Other Ways to Compute Gradients

Using our loss function as an example (loss_fn()), there are several other ways we could compute gradients:

  1. tfe.implicit_gradients()
  2. tfe.gradients_function()
  3. tfe.implicit_value_and_gradients()
  4. tfe.value_and_gradients_function()

Each of these functions does the following:

  • Wraps a function.
  • Returns a function with the same input signature as the wrapped function.

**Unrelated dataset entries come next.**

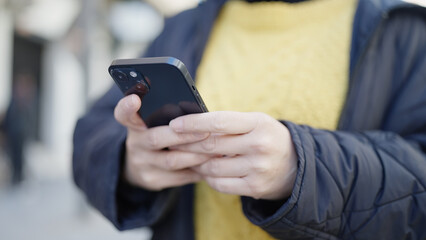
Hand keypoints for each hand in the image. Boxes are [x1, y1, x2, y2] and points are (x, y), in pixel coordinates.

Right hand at [114, 94, 209, 190]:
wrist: (139, 167)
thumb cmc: (157, 137)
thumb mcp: (153, 124)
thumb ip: (168, 117)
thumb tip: (200, 114)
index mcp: (135, 125)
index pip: (124, 114)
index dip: (127, 107)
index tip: (135, 99)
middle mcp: (136, 144)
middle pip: (156, 138)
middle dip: (183, 135)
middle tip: (205, 132)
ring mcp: (142, 164)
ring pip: (171, 161)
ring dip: (196, 155)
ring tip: (215, 151)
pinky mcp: (152, 180)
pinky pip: (179, 177)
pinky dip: (197, 170)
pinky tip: (211, 166)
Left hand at [169, 111, 296, 199]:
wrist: (296, 165)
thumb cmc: (267, 137)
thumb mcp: (255, 122)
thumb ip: (228, 123)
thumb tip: (191, 124)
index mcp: (258, 123)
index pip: (218, 121)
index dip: (193, 123)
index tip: (174, 124)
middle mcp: (259, 145)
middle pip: (211, 145)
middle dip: (187, 144)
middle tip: (172, 142)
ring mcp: (258, 168)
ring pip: (212, 167)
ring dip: (196, 163)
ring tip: (188, 157)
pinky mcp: (255, 187)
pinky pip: (220, 184)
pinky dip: (208, 178)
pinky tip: (204, 171)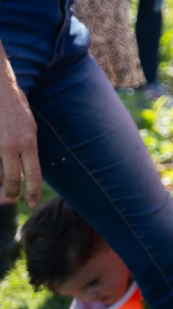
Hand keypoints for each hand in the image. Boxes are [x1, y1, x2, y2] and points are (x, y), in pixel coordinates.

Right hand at [0, 55, 39, 207]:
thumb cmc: (14, 106)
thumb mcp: (29, 127)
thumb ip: (28, 147)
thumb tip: (26, 168)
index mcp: (28, 142)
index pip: (33, 174)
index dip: (32, 191)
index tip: (31, 202)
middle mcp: (11, 146)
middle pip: (10, 179)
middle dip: (12, 192)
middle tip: (13, 198)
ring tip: (2, 185)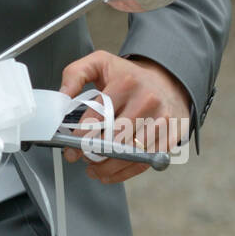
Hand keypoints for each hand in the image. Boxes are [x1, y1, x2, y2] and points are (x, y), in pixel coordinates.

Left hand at [58, 50, 190, 183]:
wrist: (166, 81)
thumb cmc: (129, 77)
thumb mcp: (99, 63)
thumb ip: (75, 74)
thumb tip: (63, 95)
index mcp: (126, 83)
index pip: (98, 117)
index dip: (81, 138)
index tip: (71, 147)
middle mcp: (147, 100)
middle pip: (114, 139)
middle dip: (94, 153)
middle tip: (83, 157)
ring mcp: (162, 119)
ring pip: (129, 154)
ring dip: (107, 166)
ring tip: (94, 166)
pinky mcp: (171, 135)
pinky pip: (145, 162)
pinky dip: (125, 172)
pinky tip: (110, 172)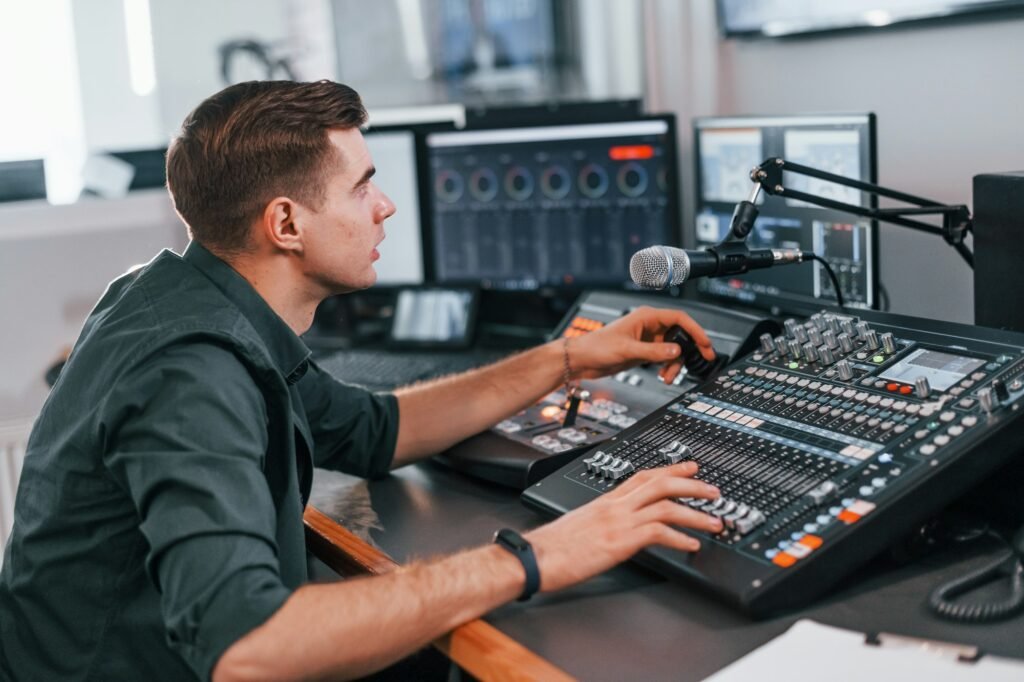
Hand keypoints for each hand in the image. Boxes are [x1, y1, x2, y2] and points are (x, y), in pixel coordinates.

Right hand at [524, 462, 721, 592]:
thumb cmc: (553, 546)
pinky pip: (658, 532)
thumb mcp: (582, 525)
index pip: (643, 475)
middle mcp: (615, 505)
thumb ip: (604, 521)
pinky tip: (691, 546)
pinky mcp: (620, 540)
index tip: (690, 468)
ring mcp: (618, 520)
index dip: (670, 469)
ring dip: (695, 513)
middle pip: (660, 482)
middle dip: (691, 484)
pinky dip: (680, 538)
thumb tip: (618, 529)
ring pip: (666, 505)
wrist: (536, 557)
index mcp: (606, 499)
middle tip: (713, 490)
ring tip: (714, 522)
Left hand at [568, 306, 714, 383]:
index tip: (705, 343)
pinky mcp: (644, 351)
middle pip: (680, 334)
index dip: (695, 330)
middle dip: (690, 349)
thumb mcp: (628, 350)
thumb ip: (654, 352)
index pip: (679, 319)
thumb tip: (676, 352)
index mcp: (647, 317)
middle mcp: (649, 326)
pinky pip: (664, 358)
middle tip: (703, 360)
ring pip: (673, 349)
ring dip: (675, 363)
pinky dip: (667, 367)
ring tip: (669, 376)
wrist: (582, 360)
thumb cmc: (597, 347)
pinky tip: (663, 376)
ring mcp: (648, 339)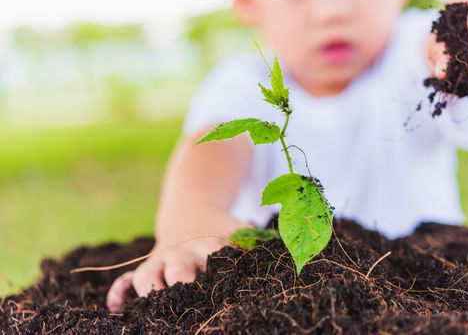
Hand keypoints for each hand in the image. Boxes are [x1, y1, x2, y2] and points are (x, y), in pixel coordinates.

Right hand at [106, 210, 251, 312]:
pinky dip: (120, 292)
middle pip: (179, 269)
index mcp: (211, 245)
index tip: (226, 286)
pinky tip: (118, 308)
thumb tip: (295, 257)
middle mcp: (184, 254)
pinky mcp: (148, 266)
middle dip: (182, 284)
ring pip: (149, 274)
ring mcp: (163, 260)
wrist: (192, 212)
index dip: (219, 271)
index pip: (215, 259)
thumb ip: (262, 244)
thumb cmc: (223, 231)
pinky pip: (127, 278)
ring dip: (150, 289)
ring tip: (154, 306)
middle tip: (189, 298)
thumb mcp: (243, 231)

They differ only in what information they return.

Gradients-only functions

The following two functions return a function that returns only the variables' gradients:

  1. tfe.gradients_function(): Returns the partial derivatives of the function f() with respect to the parameters of f().
  2. tfe.implicit_gradients(): Returns the partial derivatives of the function f() with respect to the trainable parameters (tf.Variable) used by f().

In our example above, the tf.layers.Dense object encapsulates the trainable parameters.

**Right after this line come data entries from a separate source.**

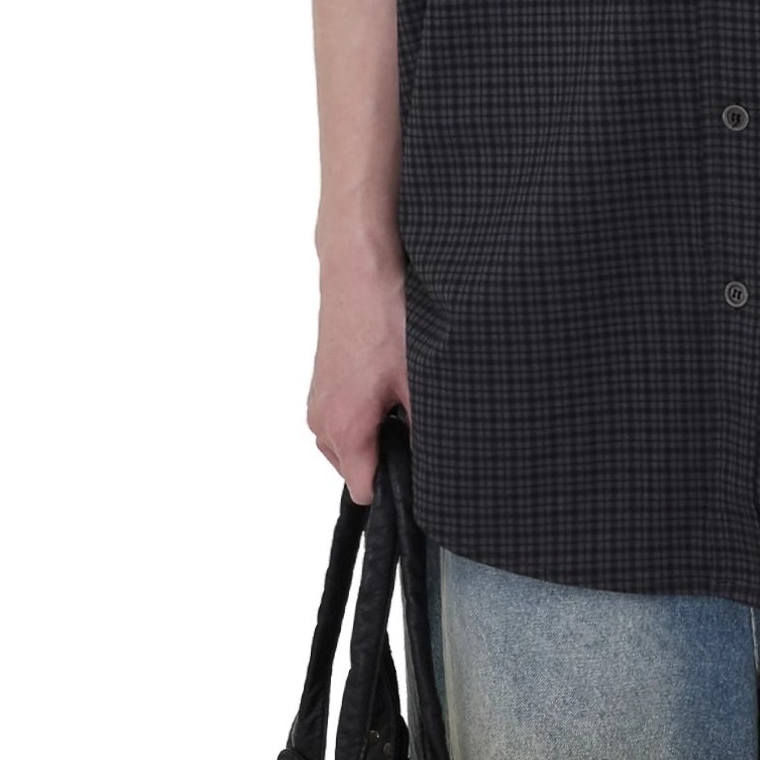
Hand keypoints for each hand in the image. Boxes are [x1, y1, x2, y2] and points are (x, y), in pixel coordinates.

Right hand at [310, 255, 409, 505]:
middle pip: (357, 471)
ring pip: (350, 445)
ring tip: (403, 399)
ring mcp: (317, 402)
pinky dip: (366, 414)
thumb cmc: (385, 317)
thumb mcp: (419, 380)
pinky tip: (388, 385)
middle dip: (388, 458)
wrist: (358, 267)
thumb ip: (427, 432)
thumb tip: (442, 465)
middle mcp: (322, 421)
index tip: (423, 475)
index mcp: (344, 428)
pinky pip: (342, 420)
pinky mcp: (321, 385)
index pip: (366, 492)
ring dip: (377, 434)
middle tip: (419, 425)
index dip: (399, 489)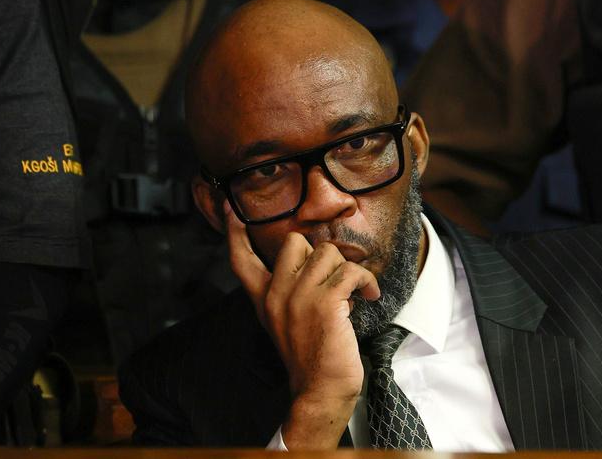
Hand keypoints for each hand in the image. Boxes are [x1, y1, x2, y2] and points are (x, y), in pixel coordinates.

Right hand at [225, 201, 379, 448]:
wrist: (319, 393)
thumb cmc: (310, 361)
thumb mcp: (285, 324)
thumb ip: (288, 295)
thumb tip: (315, 266)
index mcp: (263, 299)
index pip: (241, 259)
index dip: (236, 232)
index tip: (231, 208)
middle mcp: (276, 294)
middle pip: (294, 242)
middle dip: (320, 253)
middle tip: (334, 277)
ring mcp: (299, 297)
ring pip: (327, 252)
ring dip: (348, 269)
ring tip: (355, 291)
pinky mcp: (325, 303)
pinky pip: (350, 272)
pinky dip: (366, 281)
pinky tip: (369, 295)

Value and gradients functions

The following two functions are identical to their counterparts above, except that they also return the value of the wrapped function.

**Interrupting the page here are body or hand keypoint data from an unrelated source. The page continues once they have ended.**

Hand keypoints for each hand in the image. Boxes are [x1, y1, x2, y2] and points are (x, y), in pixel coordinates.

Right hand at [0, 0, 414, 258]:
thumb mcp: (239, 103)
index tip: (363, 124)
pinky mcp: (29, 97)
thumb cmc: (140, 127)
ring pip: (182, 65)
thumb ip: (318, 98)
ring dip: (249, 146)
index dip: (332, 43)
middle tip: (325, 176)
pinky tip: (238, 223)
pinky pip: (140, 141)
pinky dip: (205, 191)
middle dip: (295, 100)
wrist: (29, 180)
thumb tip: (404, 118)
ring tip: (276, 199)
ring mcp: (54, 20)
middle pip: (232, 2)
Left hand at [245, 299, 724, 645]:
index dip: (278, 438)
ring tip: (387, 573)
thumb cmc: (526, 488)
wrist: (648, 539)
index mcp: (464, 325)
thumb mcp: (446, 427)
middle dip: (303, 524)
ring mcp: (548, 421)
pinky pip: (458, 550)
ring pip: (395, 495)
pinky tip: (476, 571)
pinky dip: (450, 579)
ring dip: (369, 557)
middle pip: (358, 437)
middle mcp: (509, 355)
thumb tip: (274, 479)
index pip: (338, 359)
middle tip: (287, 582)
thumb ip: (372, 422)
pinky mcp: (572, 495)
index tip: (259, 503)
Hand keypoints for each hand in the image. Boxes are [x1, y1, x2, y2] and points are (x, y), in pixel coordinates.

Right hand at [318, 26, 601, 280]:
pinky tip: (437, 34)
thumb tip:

  1. tfe.implicit_value_and_gradients()
  2. tfe.value_and_gradients_function()

Gradient demos

In the demos below, we show examples for the implicit_* functions, since our existing loss function works seamlessly with these versions. (The other versions require that your parameters are tensors and tensors only; in our example, we're using a Dense layer.)

In [13]:
# tfe.implicit_gradients() demo
gradients_fn = tfe.implicit_gradients(loss_fn)

# Returns only gradients and variables:
gradients_fn(inputs, labels, wb)
Out[13]:
[(<tf.Tensor: id=673, shape=(1, 1), dtype=float32, numpy=array([[-0.26846504]], dtype=float32)>,
  <tf.Variable 'dense/kernel:0' shape=(1, 1) dtype=float32>),
 (<tf.Tensor: id=671, shape=(1,), dtype=float32, numpy=array([-0.32890949], dtype=float32)>,
  <tf.Variable 'dense/bias:0' shape=(1,) dtype=float32>)]
In [14]:
# tfe.implicit_value_and_gradients() demo
value_gradients_fn = tfe.implicit_value_and_gradients(loss_fn)

# Returns the value returned by the function passed in, gradients, and variables:
value_gradients_fn(inputs, labels, wb)
Out[14]:
(<tf.Tensor: id=688, shape=(), dtype=float32, numpy=1.0623235>,
 [(<tf.Tensor: id=720, shape=(1, 1), dtype=float32, numpy=array([[-0.26846504]], dtype=float32)>,
   <tf.Variable 'dense/kernel:0' shape=(1, 1) dtype=float32>),
  (<tf.Tensor: id=718, shape=(1,), dtype=float32, numpy=array([-0.32890949], dtype=float32)>,
   <tf.Variable 'dense/bias:0' shape=(1,) dtype=float32>)])